Prosegue il sodalizio tra il Comune di Firenze e Renault, iniziato nel 2011 sotto l’amministrazione Renzi e culminato il 31 marzo con la consegna da parte della casa francese di 70 nuovi veicoli elettrici scelti per ridurre ulteriormente le emissioni del parco auto dell’amministrazione. La consegna simbolica delle chiavi da Bertrand Chrétien, direttore generale Renault Italia, al sindaco di Firenze, Dario Nardella, è avvenuto nella centralissima piazza della Signoria, dove la nuova flotta green (composta da 53 quadricicli Twizy e 17 furgoni Kangoo Z.E.) era schierata in uno scenografico contrasto tra le bellezze artistiche del centro storico e la nuova tecnologia.

Firenze consegna Renault elettriche

Poco meno di 3 milioni di euro l’investimento da parte dell’amministrazione: 1,7 per le auto, fornite da Renault dopo la vittoria di una gara e la firma di un protocollo d’intesa, e altri 1,2 per gli interventi necessari a creare una rete di colonnine di ricarica, che a oggi sono 150 in tutta la città, alcune con più prese, per un totale di 400 punti ricarica. Un passo fondamentale, spiega il sindaco Nardella, per ridurre l’inquinamento atmosferico e acustico nel centro storico, che entro il 2020 potrebbe diventare completamente libero dalle auto tradizionali: al fianco della graduale sostituzione della flotta di auto comunali, l’amministrazione si sta muovendo per coinvolgere nel progetto anche i taxi e gli scooter e per pedonalizzare l’intera area.

Un’impresa ambiziosa, con cui “abbiamo proseguito e accelerato quanto previsto dall’amministrazione precedente trasformando Firenze in un esempio concreto di sviluppo della mobilità elettrica”, come ha spiegato l’ex vice dell’attuale premier Renzi. Ma che potrebbe incontrare qualche ostacolo, legato in primis alla gestione del traffico privato: “Di certo è un fattore di cui bisogna tenere conto”, ha spiegato Stefano Giorgietti, assessore alla Viabilità e Trasporto pubblico locale. “L’idea è quella di puntare su una massiccia pedonalizzazione, e di fare modifiche al trasporto pubblico inserendo bus più piccoli che facciano percorsi alternativi, oltre alla costruzione di parcheggi esterni di interscambio in cui lasciare la macchina. Chiaro, questo risolve il problema solo in parte. A un certo punto dovranno scendere in campo anche le case automobilistiche con incentivi per l’acquisto di mezzi elettrici”.

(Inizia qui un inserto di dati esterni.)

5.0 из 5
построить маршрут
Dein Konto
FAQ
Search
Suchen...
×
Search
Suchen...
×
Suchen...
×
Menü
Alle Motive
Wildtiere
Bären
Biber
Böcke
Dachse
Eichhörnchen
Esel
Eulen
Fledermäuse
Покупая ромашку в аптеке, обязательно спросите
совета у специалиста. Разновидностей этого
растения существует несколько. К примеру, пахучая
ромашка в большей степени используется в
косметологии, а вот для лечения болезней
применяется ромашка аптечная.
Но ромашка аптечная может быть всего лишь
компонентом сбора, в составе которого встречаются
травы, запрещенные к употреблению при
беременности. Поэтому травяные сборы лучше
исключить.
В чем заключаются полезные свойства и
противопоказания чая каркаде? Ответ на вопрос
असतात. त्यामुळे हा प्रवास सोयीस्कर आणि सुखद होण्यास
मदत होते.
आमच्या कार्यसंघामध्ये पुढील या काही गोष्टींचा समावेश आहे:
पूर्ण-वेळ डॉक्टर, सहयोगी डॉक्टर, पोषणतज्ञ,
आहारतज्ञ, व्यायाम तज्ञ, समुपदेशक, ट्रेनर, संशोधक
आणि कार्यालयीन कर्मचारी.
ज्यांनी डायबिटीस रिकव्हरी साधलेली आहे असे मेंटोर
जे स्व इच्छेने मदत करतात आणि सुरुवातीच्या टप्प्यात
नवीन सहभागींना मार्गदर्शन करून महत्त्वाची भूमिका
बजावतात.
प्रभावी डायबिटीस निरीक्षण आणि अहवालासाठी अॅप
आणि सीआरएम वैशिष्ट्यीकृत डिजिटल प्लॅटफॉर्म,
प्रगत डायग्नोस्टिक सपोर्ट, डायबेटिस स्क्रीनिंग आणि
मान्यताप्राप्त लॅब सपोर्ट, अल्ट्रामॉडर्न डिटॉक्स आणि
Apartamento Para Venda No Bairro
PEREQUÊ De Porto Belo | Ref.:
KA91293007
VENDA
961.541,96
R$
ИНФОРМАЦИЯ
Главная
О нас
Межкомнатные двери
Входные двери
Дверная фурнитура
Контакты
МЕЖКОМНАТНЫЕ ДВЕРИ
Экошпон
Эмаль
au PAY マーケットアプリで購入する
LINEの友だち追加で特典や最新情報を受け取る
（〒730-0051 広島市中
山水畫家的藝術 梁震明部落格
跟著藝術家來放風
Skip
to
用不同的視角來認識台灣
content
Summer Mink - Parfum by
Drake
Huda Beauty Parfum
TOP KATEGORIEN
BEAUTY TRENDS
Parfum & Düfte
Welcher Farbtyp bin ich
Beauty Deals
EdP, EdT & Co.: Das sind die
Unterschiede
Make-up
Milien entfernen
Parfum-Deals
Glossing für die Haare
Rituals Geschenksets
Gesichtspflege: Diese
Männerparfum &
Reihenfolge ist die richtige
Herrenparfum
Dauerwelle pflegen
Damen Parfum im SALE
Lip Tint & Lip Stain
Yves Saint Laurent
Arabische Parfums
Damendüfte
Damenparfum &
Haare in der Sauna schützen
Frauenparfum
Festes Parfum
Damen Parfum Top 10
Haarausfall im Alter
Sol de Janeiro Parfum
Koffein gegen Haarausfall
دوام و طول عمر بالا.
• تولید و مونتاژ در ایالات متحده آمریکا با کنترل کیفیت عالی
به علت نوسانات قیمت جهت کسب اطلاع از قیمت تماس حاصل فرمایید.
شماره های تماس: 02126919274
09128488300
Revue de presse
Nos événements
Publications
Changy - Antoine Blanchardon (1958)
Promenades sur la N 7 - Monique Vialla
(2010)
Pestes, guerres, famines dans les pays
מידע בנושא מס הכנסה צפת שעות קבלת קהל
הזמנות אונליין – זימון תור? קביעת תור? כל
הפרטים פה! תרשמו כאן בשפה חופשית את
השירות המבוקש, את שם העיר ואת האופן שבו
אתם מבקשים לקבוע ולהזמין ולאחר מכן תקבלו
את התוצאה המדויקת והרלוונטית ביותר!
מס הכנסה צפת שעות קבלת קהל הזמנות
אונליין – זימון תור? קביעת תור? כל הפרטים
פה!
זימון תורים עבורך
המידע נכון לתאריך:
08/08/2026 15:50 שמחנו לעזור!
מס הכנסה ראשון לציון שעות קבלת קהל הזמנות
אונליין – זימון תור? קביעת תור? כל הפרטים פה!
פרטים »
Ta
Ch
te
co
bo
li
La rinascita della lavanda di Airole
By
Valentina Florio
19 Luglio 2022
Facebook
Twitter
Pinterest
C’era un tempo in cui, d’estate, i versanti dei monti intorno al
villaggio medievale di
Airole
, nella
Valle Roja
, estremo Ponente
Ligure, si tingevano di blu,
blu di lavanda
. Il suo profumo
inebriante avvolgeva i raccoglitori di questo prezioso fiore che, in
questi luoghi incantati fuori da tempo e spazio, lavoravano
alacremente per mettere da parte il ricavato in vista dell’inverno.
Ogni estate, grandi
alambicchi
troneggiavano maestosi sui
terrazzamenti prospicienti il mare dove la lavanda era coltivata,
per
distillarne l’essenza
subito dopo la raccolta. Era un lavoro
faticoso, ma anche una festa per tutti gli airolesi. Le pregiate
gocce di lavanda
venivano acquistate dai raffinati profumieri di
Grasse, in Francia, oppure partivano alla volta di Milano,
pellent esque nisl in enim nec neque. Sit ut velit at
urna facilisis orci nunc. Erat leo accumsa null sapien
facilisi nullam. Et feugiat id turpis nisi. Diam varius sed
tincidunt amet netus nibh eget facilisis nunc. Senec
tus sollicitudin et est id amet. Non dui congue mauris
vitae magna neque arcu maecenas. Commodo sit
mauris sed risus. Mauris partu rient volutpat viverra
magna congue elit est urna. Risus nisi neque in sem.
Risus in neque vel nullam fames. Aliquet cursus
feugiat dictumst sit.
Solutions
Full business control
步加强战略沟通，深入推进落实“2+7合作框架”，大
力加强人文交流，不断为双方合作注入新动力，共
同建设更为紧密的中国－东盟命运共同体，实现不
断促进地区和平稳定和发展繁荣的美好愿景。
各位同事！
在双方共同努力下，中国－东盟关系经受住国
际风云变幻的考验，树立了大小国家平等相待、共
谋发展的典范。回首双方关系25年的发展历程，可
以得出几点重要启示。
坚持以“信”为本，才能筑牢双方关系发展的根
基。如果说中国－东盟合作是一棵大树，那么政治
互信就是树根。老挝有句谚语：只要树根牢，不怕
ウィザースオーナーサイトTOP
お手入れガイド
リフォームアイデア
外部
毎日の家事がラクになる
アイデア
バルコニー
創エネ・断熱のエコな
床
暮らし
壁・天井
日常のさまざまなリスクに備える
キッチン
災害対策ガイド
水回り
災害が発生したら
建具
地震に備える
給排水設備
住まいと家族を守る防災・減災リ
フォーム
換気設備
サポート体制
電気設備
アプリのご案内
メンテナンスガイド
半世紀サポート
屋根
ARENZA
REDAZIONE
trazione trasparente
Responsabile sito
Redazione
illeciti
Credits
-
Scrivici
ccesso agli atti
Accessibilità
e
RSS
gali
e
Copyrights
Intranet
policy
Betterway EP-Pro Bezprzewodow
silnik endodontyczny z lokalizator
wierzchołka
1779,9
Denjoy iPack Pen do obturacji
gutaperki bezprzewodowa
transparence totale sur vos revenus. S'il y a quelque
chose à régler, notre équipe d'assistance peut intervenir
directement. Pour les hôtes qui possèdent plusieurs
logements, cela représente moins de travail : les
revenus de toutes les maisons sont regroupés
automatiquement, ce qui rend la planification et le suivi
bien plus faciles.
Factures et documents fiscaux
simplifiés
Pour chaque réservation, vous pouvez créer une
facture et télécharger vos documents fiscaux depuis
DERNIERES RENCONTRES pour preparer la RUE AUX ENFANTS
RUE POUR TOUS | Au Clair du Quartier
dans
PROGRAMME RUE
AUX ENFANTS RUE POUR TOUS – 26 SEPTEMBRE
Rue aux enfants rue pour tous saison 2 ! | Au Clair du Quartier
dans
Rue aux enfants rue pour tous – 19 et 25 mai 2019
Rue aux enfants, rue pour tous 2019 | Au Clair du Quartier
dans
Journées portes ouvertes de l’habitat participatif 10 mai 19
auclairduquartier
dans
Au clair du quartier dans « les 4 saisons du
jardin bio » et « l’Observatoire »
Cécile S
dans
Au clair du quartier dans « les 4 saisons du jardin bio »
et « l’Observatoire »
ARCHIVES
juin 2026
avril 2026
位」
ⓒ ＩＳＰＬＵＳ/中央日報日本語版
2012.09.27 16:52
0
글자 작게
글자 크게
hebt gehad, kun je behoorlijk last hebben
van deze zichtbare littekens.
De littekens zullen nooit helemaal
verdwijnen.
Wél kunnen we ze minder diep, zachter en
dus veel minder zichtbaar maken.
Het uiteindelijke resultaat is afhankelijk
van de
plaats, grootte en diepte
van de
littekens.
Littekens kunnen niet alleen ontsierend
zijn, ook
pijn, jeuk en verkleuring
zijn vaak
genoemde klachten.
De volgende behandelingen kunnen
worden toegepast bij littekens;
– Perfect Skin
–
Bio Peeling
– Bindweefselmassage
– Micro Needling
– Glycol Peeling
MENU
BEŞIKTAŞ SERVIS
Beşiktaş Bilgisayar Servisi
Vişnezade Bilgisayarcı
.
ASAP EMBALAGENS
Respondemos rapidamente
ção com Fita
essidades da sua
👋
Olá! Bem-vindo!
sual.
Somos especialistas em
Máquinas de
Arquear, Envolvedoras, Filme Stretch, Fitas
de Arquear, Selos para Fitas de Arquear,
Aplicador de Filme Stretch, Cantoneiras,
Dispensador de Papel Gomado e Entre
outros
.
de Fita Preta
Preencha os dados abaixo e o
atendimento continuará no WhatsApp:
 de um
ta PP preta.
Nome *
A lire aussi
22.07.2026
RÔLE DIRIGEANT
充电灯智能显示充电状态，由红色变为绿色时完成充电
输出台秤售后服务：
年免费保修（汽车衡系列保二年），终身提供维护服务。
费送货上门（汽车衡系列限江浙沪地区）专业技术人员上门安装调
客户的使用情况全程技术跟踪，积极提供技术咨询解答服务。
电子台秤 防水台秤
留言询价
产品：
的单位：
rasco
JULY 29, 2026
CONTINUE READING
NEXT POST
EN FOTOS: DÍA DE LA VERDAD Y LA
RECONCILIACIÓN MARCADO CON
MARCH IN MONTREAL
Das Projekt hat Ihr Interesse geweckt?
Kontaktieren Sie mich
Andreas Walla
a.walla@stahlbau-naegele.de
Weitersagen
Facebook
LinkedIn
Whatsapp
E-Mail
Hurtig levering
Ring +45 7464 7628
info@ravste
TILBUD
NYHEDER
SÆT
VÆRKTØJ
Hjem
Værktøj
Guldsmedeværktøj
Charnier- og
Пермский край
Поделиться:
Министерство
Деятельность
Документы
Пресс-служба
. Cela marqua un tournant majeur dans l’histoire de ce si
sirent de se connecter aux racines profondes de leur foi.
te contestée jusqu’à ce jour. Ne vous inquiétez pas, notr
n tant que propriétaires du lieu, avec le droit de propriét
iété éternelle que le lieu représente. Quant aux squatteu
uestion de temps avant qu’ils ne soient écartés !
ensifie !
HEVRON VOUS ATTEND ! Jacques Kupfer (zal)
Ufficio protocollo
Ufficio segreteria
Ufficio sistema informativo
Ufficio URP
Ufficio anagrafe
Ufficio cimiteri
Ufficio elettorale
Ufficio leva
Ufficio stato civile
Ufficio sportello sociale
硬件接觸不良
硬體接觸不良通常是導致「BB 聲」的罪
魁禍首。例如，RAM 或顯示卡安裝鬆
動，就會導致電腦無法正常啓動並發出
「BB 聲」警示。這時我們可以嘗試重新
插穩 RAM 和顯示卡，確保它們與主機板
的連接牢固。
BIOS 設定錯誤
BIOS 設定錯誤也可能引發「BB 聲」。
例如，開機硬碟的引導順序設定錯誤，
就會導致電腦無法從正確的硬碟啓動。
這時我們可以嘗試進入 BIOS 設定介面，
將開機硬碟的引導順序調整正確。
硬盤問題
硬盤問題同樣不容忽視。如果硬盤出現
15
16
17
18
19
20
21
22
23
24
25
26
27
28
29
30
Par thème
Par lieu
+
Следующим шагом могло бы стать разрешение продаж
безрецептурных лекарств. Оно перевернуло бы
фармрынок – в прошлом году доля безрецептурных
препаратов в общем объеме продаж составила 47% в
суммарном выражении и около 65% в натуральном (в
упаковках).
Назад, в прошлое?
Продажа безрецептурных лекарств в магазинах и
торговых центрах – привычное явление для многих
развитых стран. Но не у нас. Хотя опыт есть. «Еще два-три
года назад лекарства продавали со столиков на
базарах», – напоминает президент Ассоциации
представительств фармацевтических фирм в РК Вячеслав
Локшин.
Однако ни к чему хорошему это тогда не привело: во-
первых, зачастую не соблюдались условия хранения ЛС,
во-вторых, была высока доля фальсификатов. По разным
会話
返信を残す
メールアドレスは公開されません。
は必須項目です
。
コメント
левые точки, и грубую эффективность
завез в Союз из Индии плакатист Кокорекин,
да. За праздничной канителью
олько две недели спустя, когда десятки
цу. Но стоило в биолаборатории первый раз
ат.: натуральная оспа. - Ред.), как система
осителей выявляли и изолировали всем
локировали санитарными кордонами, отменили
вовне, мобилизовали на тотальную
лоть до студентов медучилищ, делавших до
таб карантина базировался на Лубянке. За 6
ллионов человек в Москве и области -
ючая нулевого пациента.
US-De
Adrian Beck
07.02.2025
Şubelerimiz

Chrétien-Nardella consegna chiavi

Un passo avanti di certo l’ha fatto Renault, che ha espresso viva soddisfazione nel legare il marchio al capoluogo toscano: “Siamo molti felici di avere vinto la gara, quando abbiamo saputo del bando ci siamo mossi immediatamente. Firenze può diventare un simbolo, un modello non soltanto a livello nazionale ma anche europeo, anche perché è la città più bella del mondo… va beh, una delle città più belle del mondo”, ha detto il francese Bernard Chrétien. Non resta che vedere come nei prossimi anni i fiorentini accoglieranno questo “invito” dell’amministrazione comunale, soprattutto quelli che abitano nel centro storico e in quelle zone che nel giro di 5 anni diventeranno “zero emissioni allo scarico”.